- Exercise prompt
Extract every record, exactly as written, and ignore the pictures.

Machine-readable hardware designs
★ ★ ★
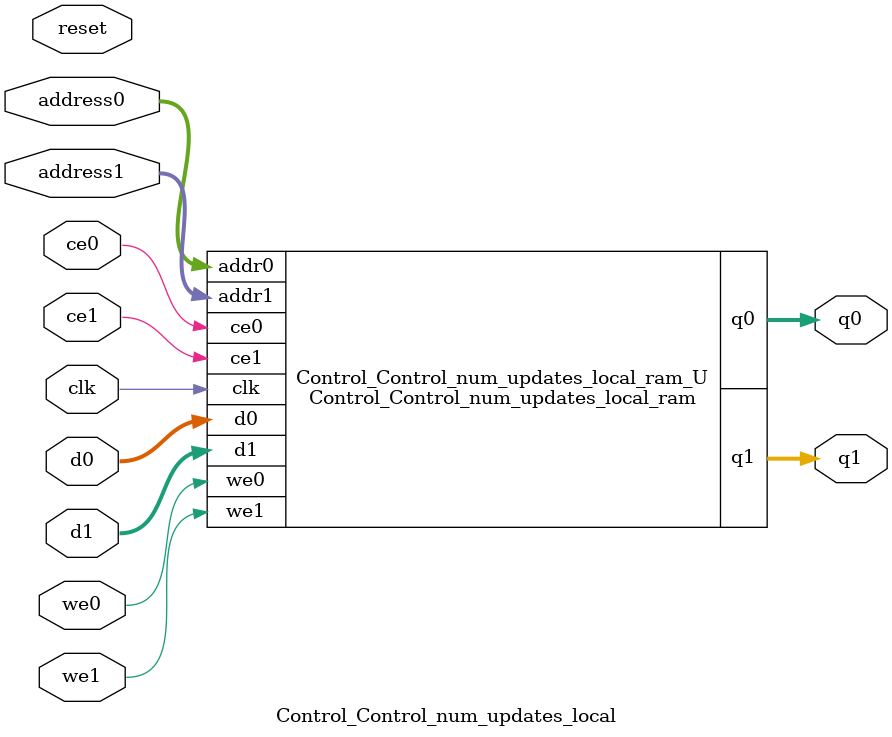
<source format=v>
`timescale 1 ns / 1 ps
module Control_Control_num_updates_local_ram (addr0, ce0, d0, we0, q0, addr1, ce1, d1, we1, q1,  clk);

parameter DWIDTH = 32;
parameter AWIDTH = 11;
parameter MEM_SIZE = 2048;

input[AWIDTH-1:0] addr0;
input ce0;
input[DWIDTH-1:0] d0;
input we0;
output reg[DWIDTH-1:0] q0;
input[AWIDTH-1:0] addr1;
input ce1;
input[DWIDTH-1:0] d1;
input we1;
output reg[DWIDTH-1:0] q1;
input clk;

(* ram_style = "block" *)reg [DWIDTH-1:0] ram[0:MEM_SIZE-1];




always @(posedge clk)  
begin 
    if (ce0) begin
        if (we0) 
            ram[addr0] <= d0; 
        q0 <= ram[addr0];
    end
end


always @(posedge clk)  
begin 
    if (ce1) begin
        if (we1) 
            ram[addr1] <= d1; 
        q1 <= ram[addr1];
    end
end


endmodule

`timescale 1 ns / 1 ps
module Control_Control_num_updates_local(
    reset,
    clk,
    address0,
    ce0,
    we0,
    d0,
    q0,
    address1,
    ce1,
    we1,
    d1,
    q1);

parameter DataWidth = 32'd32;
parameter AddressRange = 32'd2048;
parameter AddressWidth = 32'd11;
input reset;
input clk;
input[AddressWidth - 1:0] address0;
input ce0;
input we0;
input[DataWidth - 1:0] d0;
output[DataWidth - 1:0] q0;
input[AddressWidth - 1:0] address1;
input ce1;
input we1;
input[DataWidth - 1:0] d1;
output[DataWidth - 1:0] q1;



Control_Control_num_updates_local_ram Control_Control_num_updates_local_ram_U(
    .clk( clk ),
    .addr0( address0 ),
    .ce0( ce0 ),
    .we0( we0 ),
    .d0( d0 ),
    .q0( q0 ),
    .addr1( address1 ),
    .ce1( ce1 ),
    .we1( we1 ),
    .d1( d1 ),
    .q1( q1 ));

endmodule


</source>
★ ★ ★
- Answer for this exercise
<source format=v>
`timescale 1 ns / 1 ps
module Control_Control_num_updates_local_ram (addr0, ce0, d0, we0, q0, addr1, ce1, d1, we1, q1,  clk);

parameter DWIDTH = 32;
parameter AWIDTH = 11;
parameter MEM_SIZE = 2048;

input[AWIDTH-1:0] addr0;
input ce0;
input[DWIDTH-1:0] d0;
input we0;
output reg[DWIDTH-1:0] q0;
input[AWIDTH-1:0] addr1;
input ce1;
input[DWIDTH-1:0] d1;
input we1;
output reg[DWIDTH-1:0] q1;
input clk;

(* ram_style = "block" *)reg [DWIDTH-1:0] ram[0:MEM_SIZE-1];




always @(posedge clk)  
begin 
    if (ce0) begin
        if (we0) 
            ram[addr0] <= d0; 
        q0 <= ram[addr0];
    end
end


always @(posedge clk)  
begin 
    if (ce1) begin
        if (we1) 
            ram[addr1] <= d1; 
        q1 <= ram[addr1];
    end
end


endmodule

`timescale 1 ns / 1 ps
module Control_Control_num_updates_local(
    reset,
    clk,
    address0,
    ce0,
    we0,
    d0,
    q0,
    address1,
    ce1,
    we1,
    d1,
    q1);

parameter DataWidth = 32'd32;
parameter AddressRange = 32'd2048;
parameter AddressWidth = 32'd11;
input reset;
input clk;
input[AddressWidth - 1:0] address0;
input ce0;
input we0;
input[DataWidth - 1:0] d0;
output[DataWidth - 1:0] q0;
input[AddressWidth - 1:0] address1;
input ce1;
input we1;
input[DataWidth - 1:0] d1;
output[DataWidth - 1:0] q1;



Control_Control_num_updates_local_ram Control_Control_num_updates_local_ram_U(
    .clk( clk ),
    .addr0( address0 ),
    .ce0( ce0 ),
    .we0( we0 ),
    .d0( d0 ),
    .q0( q0 ),
    .addr1( address1 ),
    .ce1( ce1 ),
    .we1( we1 ),
    .d1( d1 ),
    .q1( q1 ));

endmodule


</source>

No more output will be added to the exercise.